___ Task data

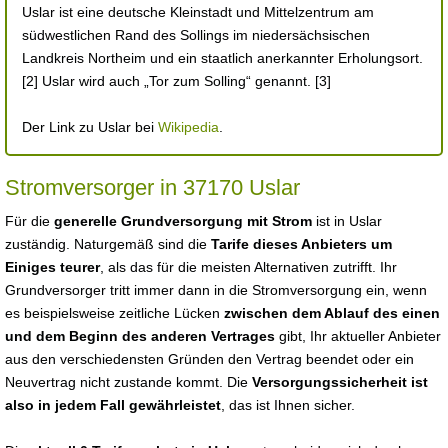
Uslar ist eine deutsche Kleinstadt und Mittelzentrum am
südwestlichen Rand des Sollings im niedersächsischen
Landkreis Northeim und ein staatlich anerkannter Erholungsort.
[2] Uslar wird auch „Tor zum Solling“ genannt. [3]
Der Link zu Uslar bei
Wikipedia
.
Stromversorger in 37170 Uslar
Für die
generelle Grundversorgung mit Strom
ist in Uslar
zuständig. Naturgemäß sind die
Tarife dieses Anbieters um
Einiges teurer
, als das für die meisten Alternativen zutrifft. Ihr
Grundversorger tritt immer dann in die Stromversorgung ein, wenn
es beispielsweise zeitliche Lücken
zwischen dem Ablauf des einen
und dem Beginn des anderen Vertrages
gibt, Ihr aktueller Anbieter
aus den verschiedensten Gründen den Vertrag beendet oder ein
Neuvertrag nicht zustande kommt. Die
Versorgungssicherheit ist
also in jedem Fall gewährleistet
, das ist Ihnen sicher.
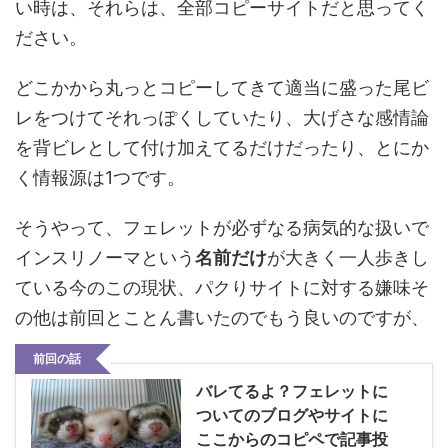
い時は、それらは、全部コピーサイトだと思ってく
ださい。
どこかから丸っとコピーしてきて適当に盛った尾ビ
レをつけてそれっぽくしていたり、大げさな感情論
を背ビレとして付け加えてるだけだったり、とにか
く情報源は1つです。
そうやって、フェレットが必ずなる病気的な扱いで
インスリノーマという
名前だけ
が大きく一人歩きし
ている今のこの現状、パクりサイトに対する嫌味そ
の他は前回とことん書いたのでもう良いのですが、
前回の話
バレてるよ？フェレットに
ついてのブログやサイトに
ここからのコピペで記事投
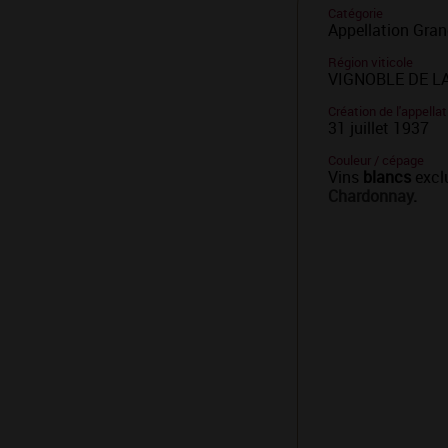
Catégorie
Appellation Gran
Région viticole
VIGNOBLE DE L
Création de l'appellat
31 juillet 1937
Couleur / cépage
Vins
blancs
excl
Chardonnay
.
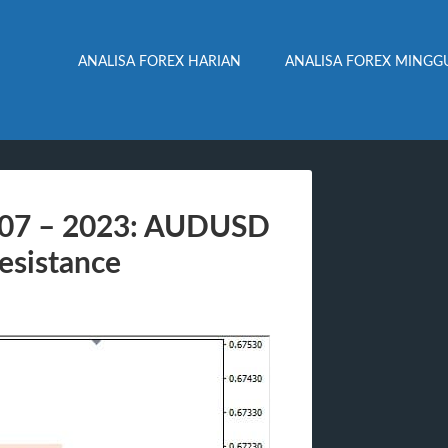
ANALISA FOREX HARIAN
ANALISA FOREX MINGG
– 07 – 2023: AUDUSD
esistance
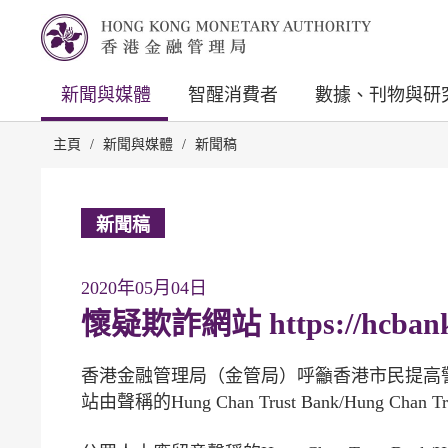
新聞與媒體
智醒消費者
數據、刊物與研
主頁
/
新聞與媒體
/
新聞稿
新聞稿
2020年05月04日
懷疑欺詐網站 https://hcbankl
香港金融管理局（金管局）呼籲香港市民提高警覺，留意域
站由聲稱的Hung Chan Trust Bank/Hung Chan Tr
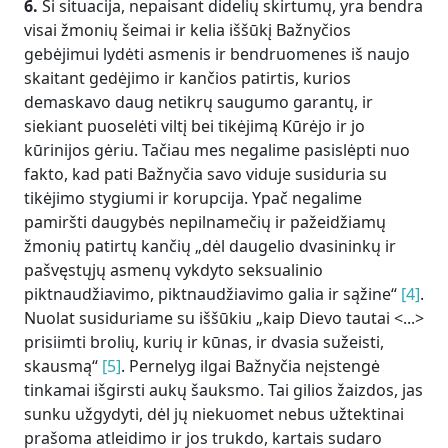
6.
Ši situacija, nepaisant didelių skirtumų, yra bendra
visai žmonių šeimai ir kelia iššūkį Bažnyčios
gebėjimui lydėti asmenis ir bendruomenes iš naujo
skaitant gedėjimo ir kančios patirtis, kurios
demaskavo daug netikrų saugumo garantų, ir
siekiant puoselėti viltį bei tikėjimą Kūrėjo ir jo
kūrinijos gėriu. Tačiau mes negalime pasislėpti nuo
fakto, kad pati Bažnyčia savo viduje susiduria su
tikėjimo stygiumi ir korupcija. Ypač negalime
pamiršti daugybės nepilnamečių ir pažeidžiamų
žmonių patirtų kančių „dėl daugelio dvasininkų ir
pašvęstųjų asmenų vykdyto seksualinio
piktnaudžiavimo, piktnaudžiavimo galia ir sąžine“
[4]
.
Nuolat susiduriame su iššūkiu „kaip Dievo tautai <...>
prisiimti brolių, kurių ir kūnas, ir dvasia sužeisti,
skausmą“
[5]
. Pernelyg ilgai Bažnyčia neįstengė
tinkamai išgirsti aukų šauksmo. Tai gilios žaizdos, jas
sunku užgydyti, dėl jų niekuomet nebus užtektinai
prašoma atleidimo ir jos trukdo, kartais sudaro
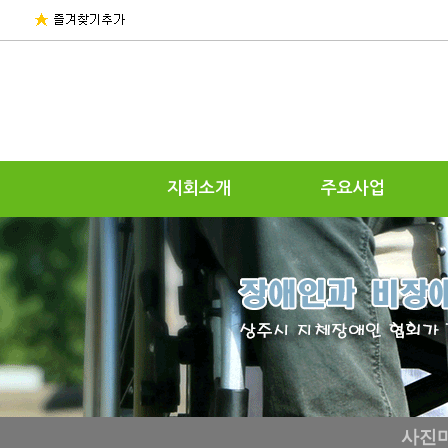
지회소개
주요사업
사진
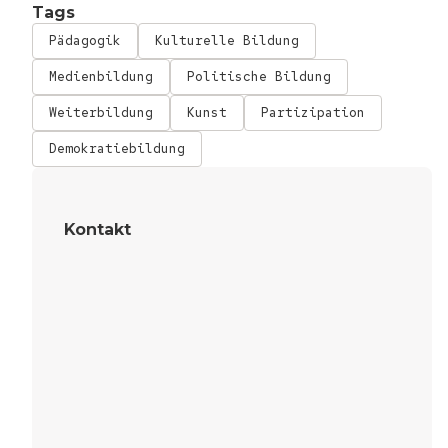
Tags
Pädagogik
Kulturelle Bildung
Medienbildung
Politische Bildung
Weiterbildung
Kunst
Partizipation
Demokratiebildung
Kontakt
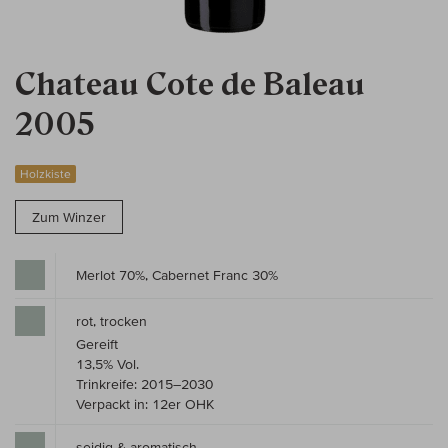
Chateau Cote de Baleau
2005
Holzkiste
Zum Winzer
Merlot 70%, Cabernet Franc 30%
rot, trocken
Gereift
13,5% Vol.
Trinkreife: 2015–2030
Verpackt in: 12er OHK
seidig & aromatisch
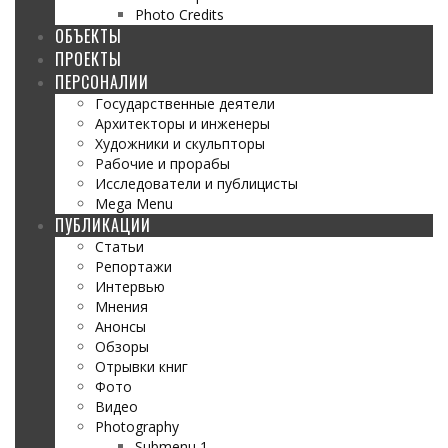
Photo Credits
ОБЪЕКТЫ
ПРОЕКТЫ
ПЕРСОНАЛИИ
Государственные деятели
Архитекторы и инженеры
Художники и скульпторы
Рабочие и прорабы
Исследователи и публицисты
Mega Menu
ПУБЛИКАЦИИ
Статьи
Репортажи
Интервью
Мнения
Анонсы
Обзоры
Отрывки книг
Фото
Видео
Photography
Submenu 1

______

- _Instructions for the task_
Please give the data between the lines holding "Chateau Cote de Baleau" and "seidig & aromatisch", inclusive, as a Markdown table with the columns Row and Line, leaving out any blank lines.

- _Answer_
| Row | Line |
|---|---|
| 1 | Chateau Cote de Baleau |
| 2 | 2005 |
| 3 | Holzkiste |
| 4 | Zum Winzer |
| 5 | Merlot 70%, Cabernet Franc 30% |
| 6 | rot, trocken |
| 7 | Gereift |
| 8 | 13,5% Vol. |
| 9 | Trinkreife: 2015–2030 |
| 10 | Verpackt in: 12er OHK |
| 11 | seidig & aromatisch |